Almost one in 3 Canadians has diabetes or prediabetes, according to Diabetes Canada. For the millions of people living with prediabetes, this means their blood sugar is higher than it should be, and so are their odds of developing this disease. While the rate of diabetes in this country is rising quickly, many of the risk factors, including heavy weight, high blood pressure, and high cholesterol, can be reduced by choosing a healthier overall diet.
Certain foods are particularly helpful in giving you more control over the condition – or avoiding diabetes altogether.
Just a half-cup of lentils will give you almost eight grams of fibre. That’s more than you’d get from two cups of brown rice. Fibre is a true friend, because it can actually lower your blood glucose level – as well as your bad cholesterol – while making you feel full. Insoluble fibre in particular seems to lower the risk of diabetes. This past April, researchers at the University of Guelph reported on the difference it makes to blood sugar when you replace just half your potatoes or rice with lentils. (Hint: It’s significant.) Lentils are also a protein food, with a three-quarter cup serving providing the same amount of protein as a five-ounce steak!

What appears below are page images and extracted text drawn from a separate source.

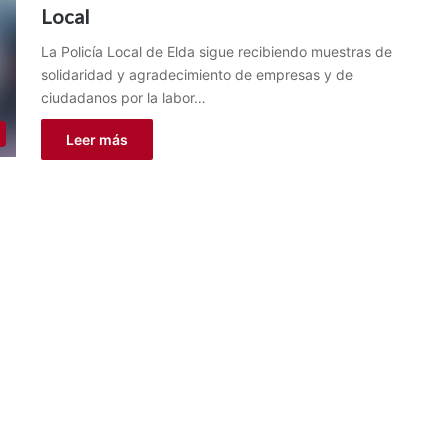
Local
La Policía Local de Elda sigue recibiendo muestras de
solidaridad y agradecimiento de empresas y de
ciudadanos por la labor…
Leer más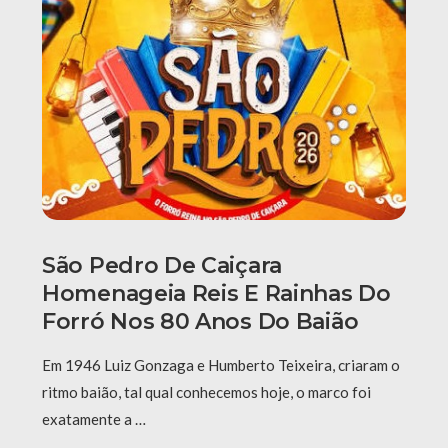
São Pedro De Caiçara
Homenageia Reis E Rainhas Do
Forró Nos 80 Anos Do Baião
Em 1946 Luiz Gonzaga e Humberto Teixeira, criaram o
ritmo baião, tal qual conhecemos hoje, o marco foi
exatamente a …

If you’re eating to prevent or control diabetes, get to know the glycemic index (GI). Foods with a lower GI won’t spike your blood sugar as much as those that are higher on the scale. Stick with these, and you can reduce your likelihood of developing diabetes, or reduce complications if you already have the disease. Not only are apples a low-GI fruit, they offer plenty of fibre and flavonoids. (Don’t peel the skin!) An apple a day may literally keep the insulin away: Research from the Women’s Health Study in the U.S. suggests that eating apples regularly may be protective against diabetes.

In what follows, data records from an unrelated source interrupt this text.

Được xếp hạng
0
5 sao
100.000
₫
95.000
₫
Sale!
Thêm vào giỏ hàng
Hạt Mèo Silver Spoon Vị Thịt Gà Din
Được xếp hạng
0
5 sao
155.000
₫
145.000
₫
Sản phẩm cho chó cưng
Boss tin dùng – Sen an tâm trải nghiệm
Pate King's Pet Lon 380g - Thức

3. Sourdough bread (over other types of bread)
Tangy sourdough bread dough is fermented from wild yeast and bacteria cultures. Sourdough bread is lower on the glycemic index than regular wheat bread, so it’s long been considered the better choice if you want to avoid sugar spikes after your sandwiches. The acid produced by the bacteria help keep the bread fresher longer. And that’s not all: Compared to regular wholegrain bread, the sourdough method has been shown to retain more of the phytonutrients (chemical compounds that are good for us, such as flavonoids). Keep in mind, however, if you choose to eat sourdough bread, do so in moderation. While it may be better for you than other types of bread, it is still carbohydrate-heavy and does raise your glucose levels.

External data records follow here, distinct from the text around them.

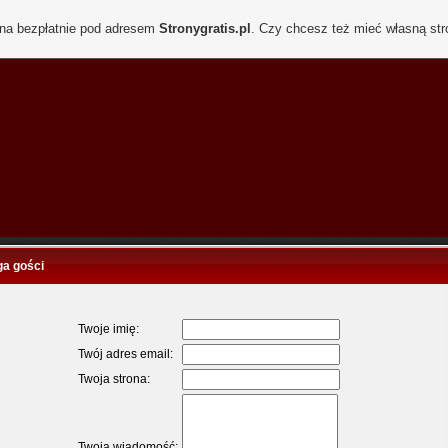
ona bezpłatnie pod adresem
Stronygratis.pl
. Czy chcesz też mieć własną st
ga gości
Twoje imię:
Twój adres email:
Twoja strona:
Twoja wiadomość:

Your diabetes-fighting diet should include lots of vegetables, like leafy greens, while avoiding the starchier veggies that rank high on the GI, such as potatoes. Beets are a best bet, with benefits supported by many studies. For example, drinking beet juice has been associated with reduced blood pressure, something that many people with diabetes struggle with. Beet juice is high in inorganic nitrate, a substance that helps dilate blood vessels and could explain the healthier blood pressure. Beets are also rich in metabolites, molecules that support cell function. Metabolites tend to be lower in people with insulin resistance. Beets may even lower chronic inflammation. Many researchers are looking into the potential therapeutic benefits of beets. (We’re just looking for tasty ways to cook them.)
5. Peanut butter
Nuts are known to reduce the risk of developing type-2 diabetes, so you can’t go wrong snacking on almonds, walnuts and pistachios. High-protein peanuts are another promising pick because they’re low on the glycemic index and packed with nutrients. A Brazilian study of obese women found that when they had peanut butter at breakfast, they had lower blood sugar and reduced appetite, effects that lasted for hours. Peanuts are high in healthy oils, which also help reduce cholesterol. Choose peanut butter that’s pure, with no added sugar or salt.
6. Grapeseed Oil
Speaking of healthy oils, we think grape is great. At Ohio State University, nutrition researchers are suggesting that grapeseed oil – and other cooking oils that are high in linoleic acid, a type of fatty acid – can help prevent cardiovascular disease and insulin resistance. Do be sure to keep grapeseed oil in the refrigerator, as it can spoil quickly. (Don’t worry if it looks cloudy – that’s a temporary effect from the chill.)
Beautiful barley belongs in more than just your soup! This tasty grain can be added to salads, served as a hot breakfast cereal, and even made into risotto. It can also be eaten on its own as a side dish, or made into boricha, a traditional Korean tea. According to researchers at Lund University’s Food for Health Science Centre in Sweden, barley’s unique blend of dietary fibres has special benefits for the cardiovascular system. When these fibres enter the digestive system, they trigger the release of hormones that help to improve metabolism, control appetite and reduce chronic inflammation. In an experiment, people who ate barley bread and were tested afterwards had improved insulin sensitivity and decreased blood sugar. Raise your glass (of boricha) to barley!